From: Sayke@aol.com
Date: Mon Aug 23 1999 - 01:37:44 MDT
In a message dated 8/22/99 8:23:32 PM Pacific Daylight Time, mike@lorrey.com
writes:
> Sayke@aol.com wrote:
> >
> > In a message dated 8/20/99 9:04:24 PM Pacific Daylight Time,
mike@lorrey.com
> > writes:
> >
> > > No it would not. We would see it the entire time. However we would
first
> > > encounter it in what it considers its later life, while it would
> > > encounter us in what we consider our later life. If I met an
anti-matter
> > > clock, i would think that it is moving backwards, while an anti-matter
> > > person would think its moving forwards. If I talked with an
anti-matter
> > > person, I would hear their last word first, and their first word
> > > last.... Any Questions?
> >
> > yea. ok, so lets say ive got this antimatter clock merrily spinning
away,
> > backwards, suspended via maglev in a vacuum chamber. then, to be ornery,
i
> > adjust the magnetic field slightly to tilt the clock to the side... how
does
> > the clock respond? does it actually tilt? that would require that it move
> > forward in time...
> > or am i just picturing your anology wrong, mike? i find this very
> > nonintuitive...
>
> I honestly don't know for sure, but my intuition says that the clock
> will tilt before you adjust the magnetic field (hints of the old
> thalidomide reaction that Azimov used to speak of) though how close the
> action/reaction will occur I cannot say.
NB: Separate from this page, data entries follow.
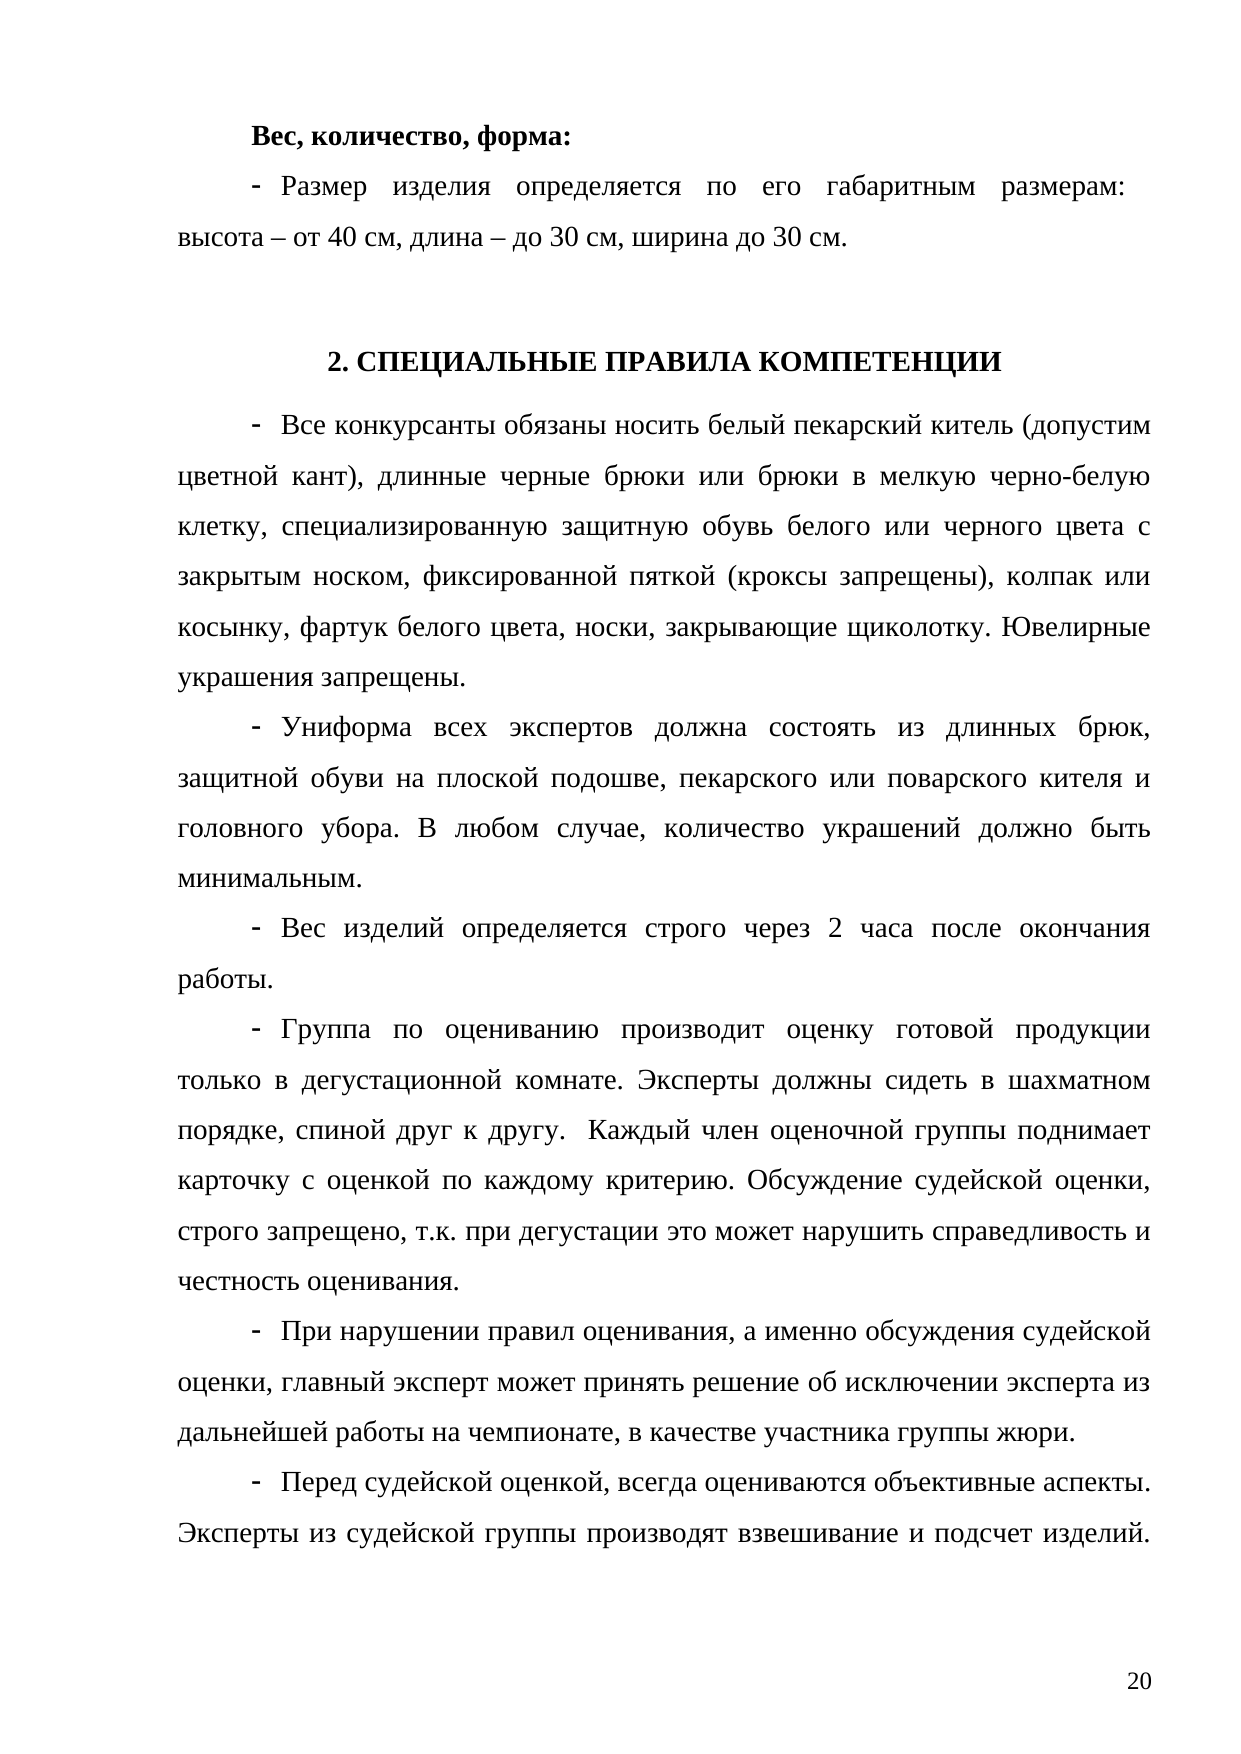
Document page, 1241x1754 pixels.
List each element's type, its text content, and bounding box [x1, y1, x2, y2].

list Группа по оцениванию производит оценку готовой продукции только в дегустационной комнате. Эксперты должны сидеть в шахматном порядке, спиной друг к другу. Каждый член оценочной группы поднимает карточку с оценкой по каждому критерию. Обсуждение судейской оценки, строго запрещено, т.к. при дегустации это может нарушить справедливость и честность оценивания. [177, 1011, 1152, 1297]
list Все конкурсанты обязаны носить белый пекарский китель (допустим цветной кант), длинные черные брюки или брюки в мелкую черно-белую клетку, специализированную защитную обувь белого или черного цвета с закрытым носком, фиксированной пяткой (кроксы запрещены), колпак или косынку, фартук белого цвета, носки, закрывающие щиколотку. Ювелирные украшения запрещены. [177, 407, 1152, 692]
text Вес, количество, форма: [177, 118, 1152, 152]
list При нарушении правил оценивания, а именно обсуждения судейской оценки, главный эксперт может принять решение об исключении эксперта из дальнейшей работы на чемпионате, в качестве участника группы жюри. [177, 1313, 1152, 1448]
text 2. СПЕЦИАЛЬНЫЕ ПРАВИЛА КОМПЕТЕНЦИИ [177, 344, 1152, 378]
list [177, 1464, 1152, 1548]
list Вес изделий определяется строго через 2 часа после окончания работы. [177, 911, 1152, 994]
list Размер изделия определяется по его габаритным размерам: высота – от 40 см, длина – до 30 см, ширина до 30 см. [177, 168, 1152, 252]
list Униформа всех экспертов должна состоять из длинных брюк, защитной обуви на плоской подошве, пекарского или поварского кителя и головного убора. В любом случае, количество украшений должно быть минимальным. [177, 709, 1152, 894]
The fact that we are on this
> side of the big bang (thus dictating the force of entropy in one
> direction) probably decides the issue differently than in an anti-matter
> universe on the other side of the big bang.
well, if the clock is going to tilt before i tilt it, then the blatantly
prudent course of action that is presented would be to not adjust the
magnetic field that would have caused it to tilt, had i adjusted it... hehe..
hm.
> Someone said my perception of this was a misunderstanding, but they
> failed to explain why the Transactional interpretation should not be
> taken as literally as this. I would be very interested in hearing this
> explaination.
well, as of right now, im not subscribing to the literal transactional
interpretation because of the tweaky paradoxes it presents. if someone could
explain to me exactly where and when the transactional interpretation stops
applying, i would dig it very much. i understood that the transactional
interpretation says that although it can, under some circumstances, be useful
to think of antiparticles as going backwords in time, they dont really do
that.
my questions revolve around the "some circumstances"... help?